MAP-E(Mapping of Address and Port with Encapsulation)は、IPv4とIPv6の移行を支援するための技術の一つです。IPv4アドレスの枯渇問題を背景に、次世代のIPプロトコルであるIPv6へのスムーズな移行を目的として設計されています。MAP-Eは、ユーザのIPv4パケットをIPv6ネットワーク上でトンネリングし、既存のIPv6インフラを活用しながらIPv4通信を可能にします。
この技術が利用される理由は、IPv4アドレスを効率的に再利用しつつ、ネットワークの管理や運用コストを抑えられる点にあります。例えば、ISPが提供するインターネットサービスで、ユーザがIPv6対応ルータを利用しながらもIPv4通信を継続したい場合に役立ちます。また、大規模なネットワークでIPアドレスの割り当てを最適化するために採用されています。

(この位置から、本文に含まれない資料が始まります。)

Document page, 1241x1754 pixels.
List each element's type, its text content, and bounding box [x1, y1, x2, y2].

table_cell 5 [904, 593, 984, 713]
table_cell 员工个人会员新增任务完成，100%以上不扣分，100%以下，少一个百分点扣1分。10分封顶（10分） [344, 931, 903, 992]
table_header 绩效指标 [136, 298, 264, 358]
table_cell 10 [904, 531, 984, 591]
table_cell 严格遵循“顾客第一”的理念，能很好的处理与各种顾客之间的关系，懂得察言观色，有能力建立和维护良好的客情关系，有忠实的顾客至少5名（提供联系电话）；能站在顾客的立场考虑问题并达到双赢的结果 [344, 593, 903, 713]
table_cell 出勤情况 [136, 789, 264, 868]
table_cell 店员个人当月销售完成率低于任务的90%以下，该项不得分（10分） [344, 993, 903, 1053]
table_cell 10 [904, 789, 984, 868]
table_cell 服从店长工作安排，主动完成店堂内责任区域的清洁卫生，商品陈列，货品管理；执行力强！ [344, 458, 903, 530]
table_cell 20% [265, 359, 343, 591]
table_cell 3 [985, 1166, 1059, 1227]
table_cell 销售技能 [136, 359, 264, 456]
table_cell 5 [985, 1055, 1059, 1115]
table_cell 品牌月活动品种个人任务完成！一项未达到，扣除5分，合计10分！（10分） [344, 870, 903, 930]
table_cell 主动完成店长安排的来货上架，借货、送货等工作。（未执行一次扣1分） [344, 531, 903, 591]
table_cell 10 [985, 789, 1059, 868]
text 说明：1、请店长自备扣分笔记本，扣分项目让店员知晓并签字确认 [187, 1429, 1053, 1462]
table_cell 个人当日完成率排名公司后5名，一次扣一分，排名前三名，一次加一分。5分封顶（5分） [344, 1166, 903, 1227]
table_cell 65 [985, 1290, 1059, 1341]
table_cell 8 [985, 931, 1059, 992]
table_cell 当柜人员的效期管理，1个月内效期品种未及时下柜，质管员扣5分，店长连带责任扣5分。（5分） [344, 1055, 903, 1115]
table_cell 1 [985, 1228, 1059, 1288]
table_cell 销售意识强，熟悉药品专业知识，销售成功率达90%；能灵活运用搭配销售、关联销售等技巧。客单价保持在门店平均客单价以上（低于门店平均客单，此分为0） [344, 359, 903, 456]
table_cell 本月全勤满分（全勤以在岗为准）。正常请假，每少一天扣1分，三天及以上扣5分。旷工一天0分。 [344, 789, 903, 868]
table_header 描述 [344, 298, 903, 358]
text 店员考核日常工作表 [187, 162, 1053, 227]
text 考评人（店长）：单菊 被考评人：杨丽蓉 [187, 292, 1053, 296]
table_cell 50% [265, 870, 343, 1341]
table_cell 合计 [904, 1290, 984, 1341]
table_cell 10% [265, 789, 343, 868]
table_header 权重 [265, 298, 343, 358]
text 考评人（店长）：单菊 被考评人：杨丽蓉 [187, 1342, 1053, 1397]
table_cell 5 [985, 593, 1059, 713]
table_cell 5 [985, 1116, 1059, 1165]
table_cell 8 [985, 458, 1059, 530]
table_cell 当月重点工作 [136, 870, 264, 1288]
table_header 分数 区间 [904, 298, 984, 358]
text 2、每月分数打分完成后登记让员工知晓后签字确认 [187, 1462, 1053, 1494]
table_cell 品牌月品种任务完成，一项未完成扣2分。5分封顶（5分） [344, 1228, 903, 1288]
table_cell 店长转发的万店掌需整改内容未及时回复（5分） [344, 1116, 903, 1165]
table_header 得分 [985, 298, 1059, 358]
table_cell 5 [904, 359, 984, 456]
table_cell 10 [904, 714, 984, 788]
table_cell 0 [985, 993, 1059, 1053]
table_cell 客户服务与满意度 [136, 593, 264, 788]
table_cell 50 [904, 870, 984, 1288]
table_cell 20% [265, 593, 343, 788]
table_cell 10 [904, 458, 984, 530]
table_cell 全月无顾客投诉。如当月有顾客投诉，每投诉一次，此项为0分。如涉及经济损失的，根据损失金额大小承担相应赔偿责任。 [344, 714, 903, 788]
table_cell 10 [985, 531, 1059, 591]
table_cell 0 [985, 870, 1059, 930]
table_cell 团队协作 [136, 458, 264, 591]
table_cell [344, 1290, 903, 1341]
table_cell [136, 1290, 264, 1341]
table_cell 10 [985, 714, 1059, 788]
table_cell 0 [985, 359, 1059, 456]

MAP-Eは、アドレスとポート番号のマッピングを組み合わせて行う点が特徴で、これにより同一のIPv4アドレスを複数のユーザで共有できる仕組みを実現しています。また、パケットのカプセル化により、IPv6ネットワーク上での通信が可能になるため、IPv4/IPv6共存環境において柔軟かつ効率的な運用が可能です。